§ **What you need to do**
1. Rewrite the part of the Frankenstein essay starting at "After this experience" and ending at "practice the science.", swapping "obsessed" for "fascinated".
2. Answer these questions from the essay on electricity in Frankenstein.
(a) How old was Victor when he first learned about electricity?
(b) What did the "stream of fire" destroy?
(c) At which university was Victor studying when he came up with his idea to renew life?
3. Pick up the essay on electricity in Frankenstein after its final sentence and carry it forward.

§ **Selected excerpt**
=== Section Start ===
Electricity is made up of negative and positive forces pulling against one another and this duality can be applied to all aspects in Frankenstein, including the doubling of characters, good versus evil and the responsibility that Victor does not take toward the monster. Victor creates life from his own greed and in the end, the very being that he gives life to haunts him and tries to take away Victor’s life as well. Victor first learns about electricity when he is fifteen, living near Belrive, Switzerland.

He witnesses “a most violent and terrible thunder-storm…watching its progress with curiosity and delight” (Shelley 69). As Victor is watching the storm, he sees a beautiful, old oak tree be destroyed by the “stream of fire” (Shelley 69). When he sees the damage to the tree that the lightning creates, Victor asks his father about the nature and origin of thunder and lightning. His father educated Victor in the “new science” by explaining to him the various effects of this power called electricity and constructs a small electrical machine to exhibit a few experiments.

After this experience with electricity, Victor becomes intrigued by it and while studying at the University of Ingolstadt, comes up with an idea to “renew life where death had apparently devoted the body to corruption” (Shelley 82). He becomes obsessed with the idea of bringing a human form back to life by means of science and is not being very rational about it. He feels uncontrollably compelled to create animation in the lifeless body and he does what he has to do to practice the science.

He can see the devastation that the monster will create in the future and how dangerous it is, but the actuality of creating the creature is illuminating o him so he does it anyway. In the first part of the lightning scene, Victor is amazed by the power of the lightning to destroy. He explains how intrigued he was by the lightning when he says “the catastrophe of this tree excited my extreme astonishment” (Shelley 70). Just as science creates dual reactions, lighting holds the same power of magnetism that can create two separate charges. It creates uncontrolled destruction, as Victor did with the monster. Once lightning hits, it cannot be controlled and in this case, once the monster has been created, Victor cannot control it either.
=== Section End ===
[Stored records]
=== Section Start ===
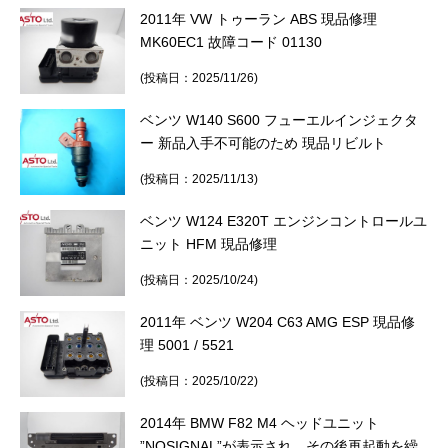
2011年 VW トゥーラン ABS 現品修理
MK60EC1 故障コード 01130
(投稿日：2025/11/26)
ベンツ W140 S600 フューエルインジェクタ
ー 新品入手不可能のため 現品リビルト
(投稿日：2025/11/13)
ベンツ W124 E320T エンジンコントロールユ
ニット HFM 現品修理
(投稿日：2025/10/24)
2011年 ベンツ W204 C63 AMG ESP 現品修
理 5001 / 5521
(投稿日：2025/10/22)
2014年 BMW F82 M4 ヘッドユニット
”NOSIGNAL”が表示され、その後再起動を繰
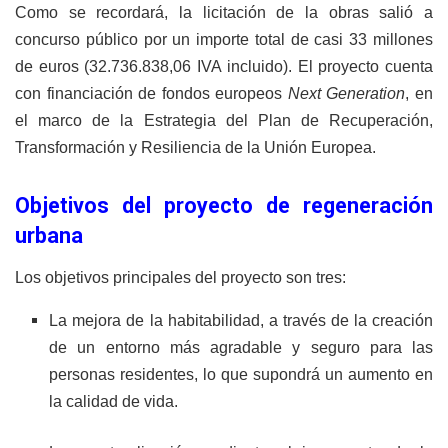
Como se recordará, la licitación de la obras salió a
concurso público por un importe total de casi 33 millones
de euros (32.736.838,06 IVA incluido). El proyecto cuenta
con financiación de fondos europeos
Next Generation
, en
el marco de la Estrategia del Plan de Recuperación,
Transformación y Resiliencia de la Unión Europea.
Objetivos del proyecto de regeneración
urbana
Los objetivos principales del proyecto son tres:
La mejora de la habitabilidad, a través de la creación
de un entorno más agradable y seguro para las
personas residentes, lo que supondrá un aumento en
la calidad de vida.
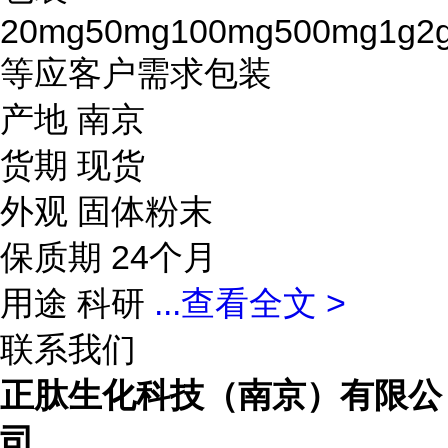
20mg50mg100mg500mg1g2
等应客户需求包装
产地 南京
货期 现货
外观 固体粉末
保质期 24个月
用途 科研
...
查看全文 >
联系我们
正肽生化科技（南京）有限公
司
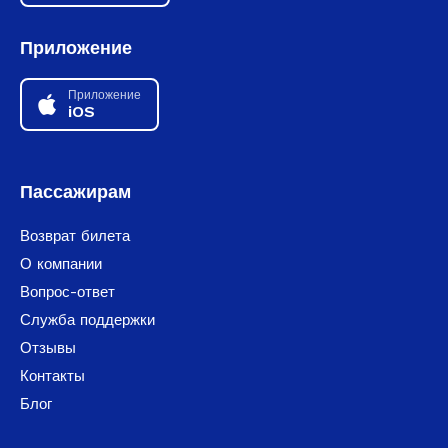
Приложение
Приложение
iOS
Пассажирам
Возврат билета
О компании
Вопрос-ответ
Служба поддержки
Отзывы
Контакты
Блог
=== Section End ===
=== Section Start ===
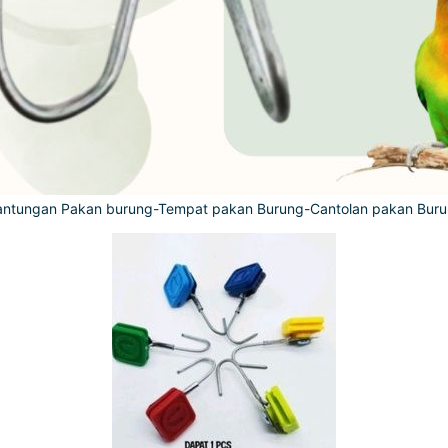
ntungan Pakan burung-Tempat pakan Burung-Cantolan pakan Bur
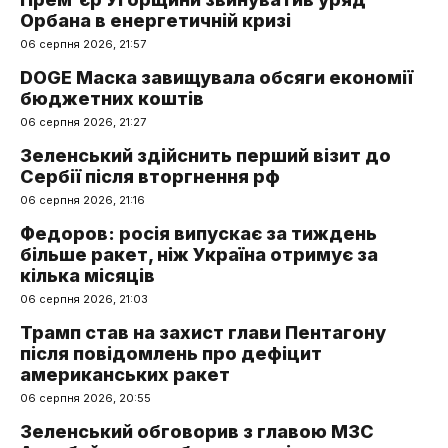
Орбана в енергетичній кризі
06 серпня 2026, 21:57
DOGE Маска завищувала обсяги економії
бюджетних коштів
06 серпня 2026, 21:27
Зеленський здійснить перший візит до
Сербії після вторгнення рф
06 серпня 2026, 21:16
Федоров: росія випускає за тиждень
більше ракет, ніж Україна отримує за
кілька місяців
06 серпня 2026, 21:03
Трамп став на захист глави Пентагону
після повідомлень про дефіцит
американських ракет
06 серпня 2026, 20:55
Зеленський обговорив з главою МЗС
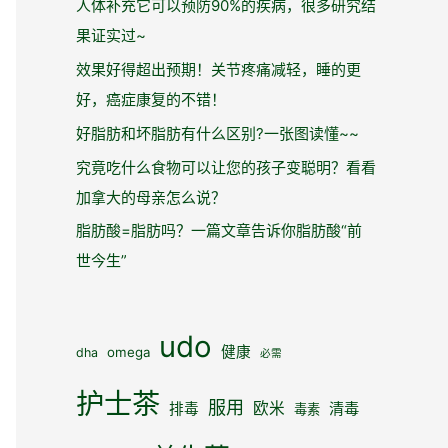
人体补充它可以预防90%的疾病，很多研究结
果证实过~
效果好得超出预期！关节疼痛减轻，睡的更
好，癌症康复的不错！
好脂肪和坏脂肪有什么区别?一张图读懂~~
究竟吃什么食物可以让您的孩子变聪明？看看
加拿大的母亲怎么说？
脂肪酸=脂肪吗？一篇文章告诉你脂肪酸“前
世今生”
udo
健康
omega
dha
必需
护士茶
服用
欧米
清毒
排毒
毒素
=== Section End ===
§ **Per-task outputs**
1.
After this experience with electricity, Victor becomes intrigued by it and while studying at the University of Ingolstadt, comes up with an idea to “renew life where death had apparently devoted the body to corruption” (Shelley 82). He becomes fascinated with the idea of bringing a human form back to life by means of science and is not being very rational about it. He feels uncontrollably compelled to create animation in the lifeless body and he does what he has to do to practice the science.

2.
(a) Fifteen.
(b) A beautiful, old oak tree.
(c) The University of Ingolstadt.

3.
Shelley is saying here that knowledge is power, but with that knowledge brings destruction. Lightning may be illuminating at times, but it can destroy beautiful things and be more of a negative force than a positive one. She is relating this scene to the Industrial Revolution with the destruction of nature and increased industrialization with the electrical machine Victor’s father uses to show him the experiments. After Victor goes to university, he begins his studies on the structure of the human frame. He realizes that “to examine the causes of life, we must first have recourse to death” (Shelley 79).

He becomes interested in the science of anatomy and examines and analysis the decaying of the human body. After a long period of study, Victor succeeds “in discovering the cause of generation and life; nay, more, I became myself capable of bestowing animation upon lifeless matter” (Shelley 80). It is so gratifying to him that he experienced this discovery that it gives him the idea of creating a life himself. Victor does however recognize the power he holds before him and does consider the dangers ahead.

He admits “when I found so astonishing a power placed within my hands, I hesitated a long time concerning the manner in which I should employ it” (Shelley 81). Science to him at this point, is an open book and he thinks he can go anywhere with it. Science gives him the opportunity to pursue his dreams of creating the “spark of life” in a lifeless being and thinks electricity can help him do it. In the scene when Victor is finally creating his monster, Shelley is making a point that when practicing science, people need reason, logic and method, but also to have an emotional component to it as well.

When Victor is actually bringing the monster to life, he is so emotionally involved that he does not think about the destruction he is about to create. He just wants to be the one to animate dead life and that is all he can think about. When the monster does come to life, Shelley does not actually describe in detail how it happens. This is a way of making the scene more believable and to prove that science is questionable and has its limits. It leads a reader to question the mystery of science and to use imagination to figure out what the limits are.

Shelley uses the duality of Frankenstein and his monster against the duality of electrical forces. She represents Victor and the monster to be the good and evil in one being. She creates these types of characters as a way of questioning whether or not we are as human as we think we are. After Victor creates the monster, he hides from his responsibility of the creature. He does not admit to creating such a thing and does not keep his friends from being murdered because of it. He also shows a lack of control over himself to create the being.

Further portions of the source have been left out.